== Short task 1 ==
Answer these from the state fingerprinting module page:
(a) According to the page, what does smartCrawl.fingerprintStructure hash?
(b) What are numeric path segments normalized to in a route?
(c) What type does statesEqual return?
== Short task 2 ==
Extend the state fingerprinting module page, picking up right after its last sentence.

== Text shown ==
Module: pipeline/stateFingerprint

State fingerprinting for the state-based exploration engine.

Produces a deterministic fingerprint of the current browser state that goes beyond the existing module:pipeline/smartCrawl.fingerprintStructure (which only hashes element tags). A state fingerprint captures:

  • URL route (pathname + hash, with significant query params)
  • Route param pattern (numeric segments normalised to :id)
  • DOM structural shape (reuses smartCrawl.fingerprintStructure)
  • Visible text content hash (with dynamic value normalisation)
  • UI component inventory (modals, sidebars, dropdowns, toasts, etc.)
  • SPA framework markers and loading/error states
  • Form field states (empty vs filled vs error)

Two states are considered identical when their fingerprints match, preventing infinite exploration loops and detecting meaningful transitions.

Exports

  • fingerprintState(snapshot) → string
  • statesEqual(fp1, fp2) → boolean
Source:

Methods

(static) fingerprintState(snapshot) → {string}

Produce a deterministic fingerprint of the current application state.

Combines route (with significant query params and normalised path params), DOM structure, visible content (with dynamic value normalisation), UI component inventory, SPA markers, and form state into a single hash string. Used by the state explorer to detect whether an action caused a meaningful state transition.

Parameters:
Name Type Description
snapshot object

— page snapshot from module:pipeline/pageSnapshot.takeSnapshot

Source:
Returns:

deterministic fingerprint string

Type
string

(static) statesEqual(fp1, fp2) → {boolean}

Check if two state fingerprints represent the same application state.

Parameters:
Name Type Description
fp1 string
fp2 string
Source:
Returns:
Type
boolean

(inner) componentInventory(snapshot) → {string}

Build a sorted, deterministic inventory of visible UI component types.

Goes beyond the original hasModals / hasTabs boolean flags to enumerate the full set of component types present on the page. This ensures that two pages with the same headings but different component layouts (e.g. sidebar visible vs collapsed) produce different fingerprints.

Parameters:
Name Type Description
snapshot object

— page snapshot from takeSnapshot

Source:
Returns:

sorted component inventory string

Type
string

(inner) extractRoute(url) → {string}

Extract the route portion of a URL with significant query params.

Normalises trailing slashes so /about/ and /about fingerprint the same. Numeric path segments are normalised to :id so /users/123 and /users/456 produce the same route pattern (#52 defect #2). Significant query params (category, sort, view, etc.) are included in sorted order; noise params are stripped (#52 defect #1).

== Extracted records ==

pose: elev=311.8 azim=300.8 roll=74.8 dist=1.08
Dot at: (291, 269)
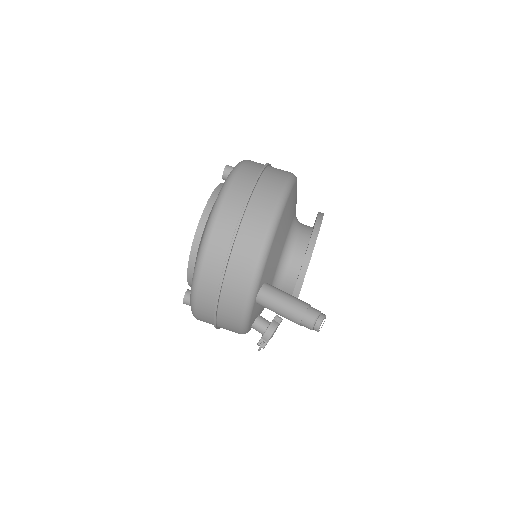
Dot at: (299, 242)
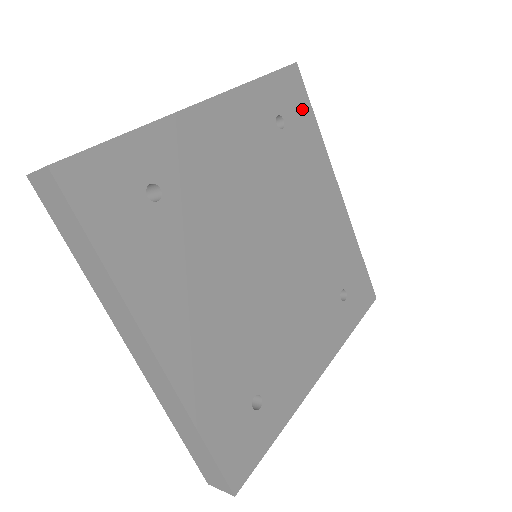
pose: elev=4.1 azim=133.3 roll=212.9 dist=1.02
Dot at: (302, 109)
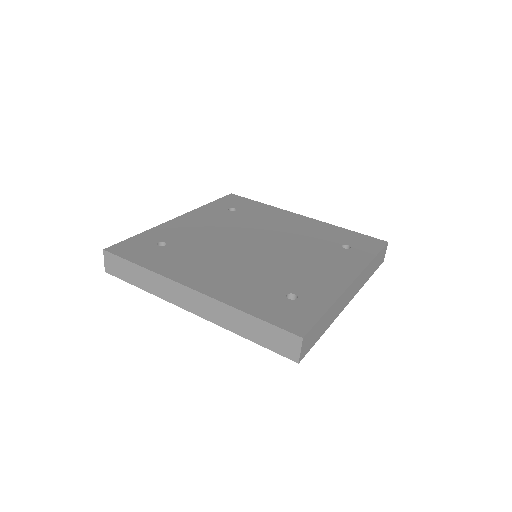
Dot at: (246, 203)
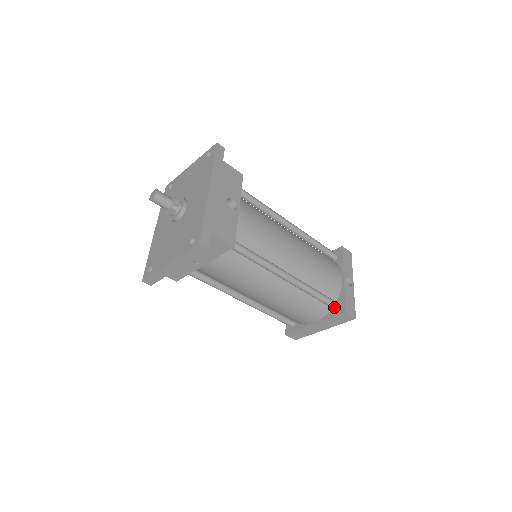
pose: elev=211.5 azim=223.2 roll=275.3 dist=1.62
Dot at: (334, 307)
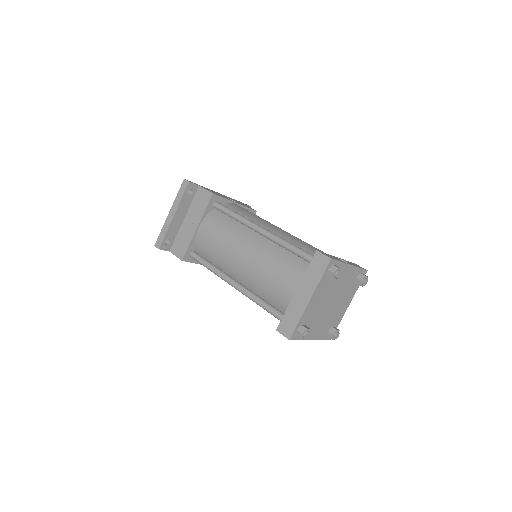
Dot at: (311, 258)
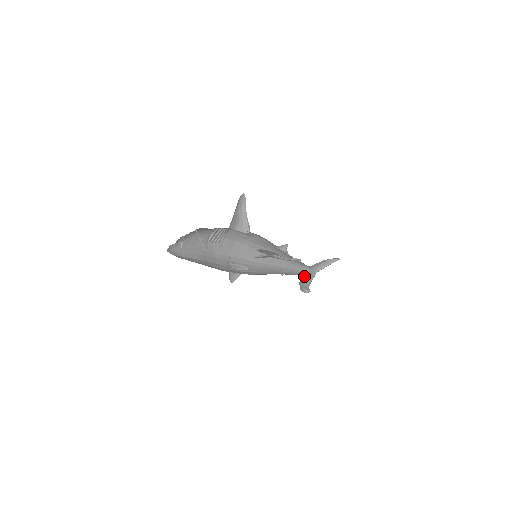
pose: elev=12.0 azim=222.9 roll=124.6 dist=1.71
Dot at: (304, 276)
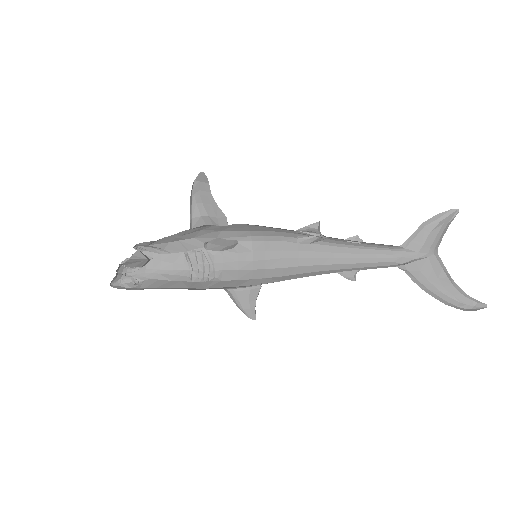
Dot at: (423, 275)
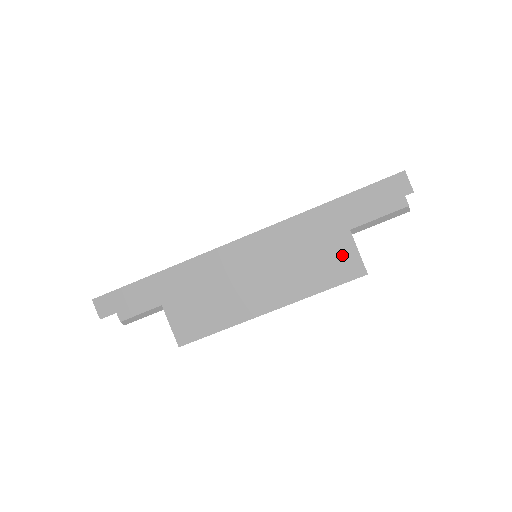
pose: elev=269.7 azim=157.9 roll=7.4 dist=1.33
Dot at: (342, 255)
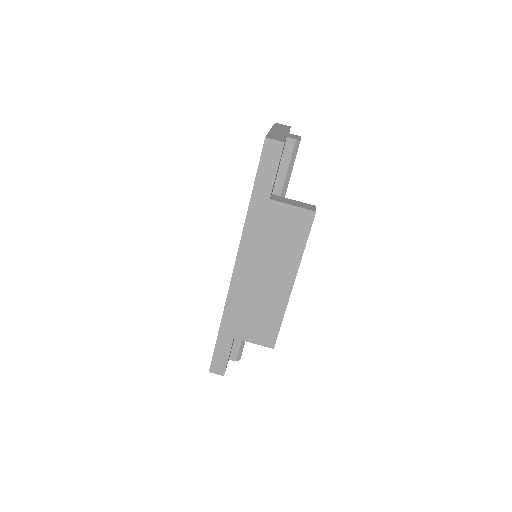
Dot at: (291, 218)
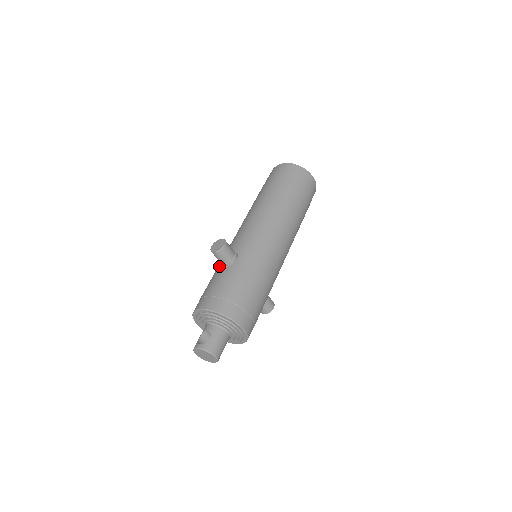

== Exercise result 1 ==
(a) Only element tags.
(b) :id
(c) boolean

== Exercise result 2 ==
Parameters:
Name Type Description
url string
Source:
Returns:
Type
string

(inner) formStateSignature(formStructures) → {string}

Compute a form-state signature from the snapshot's formStructures. Captures which fields are filled vs empty and whether required fields have values — this distinguishes "clean form" from "form with errors".

Parameters:
Name Type Description
formStructures Array

— from pageSnapshot.js

Source:
Returns:
Type
string

(inner) hashVisibleContent(elements) → {string}

Hash the visible text content from a snapshot's elements.

Only uses STRUCTURAL text signals (headings, button labels, link text) — not dynamic content like timestamps, counters, or personalised greetings. This prevents trivially different snapshots of the same page (e.g. google.com with different doodle text) from being treated as distinct states.

Dynamic values (order numbers, counts, prices) are normalised before hashing so "Order #12345" and "Order #12346" produce the same hash (#52 defect #5).

Parameters:
Name Type Description
elements Array
Source:
Returns:
Type
string

(inner) normaliseDynamicText(text) → {string}

Normalise dynamic text fragments in a string.

Strips order/ticket numbers, counts with units, currency amounts, timestamps, and other dynamic values that would cause trivially different fingerprints for the same logical state (#52 defect #5).

Parameters:
Name Type Description
text string
Source:
Returns:
Type
string

(inner) simpleHash(str) → {string}

Simple deterministic hash — reuses the same algorithm as module:pipeline/smartCrawl.fingerprintStructure and module:pipeline/deduplicator.simpleHash.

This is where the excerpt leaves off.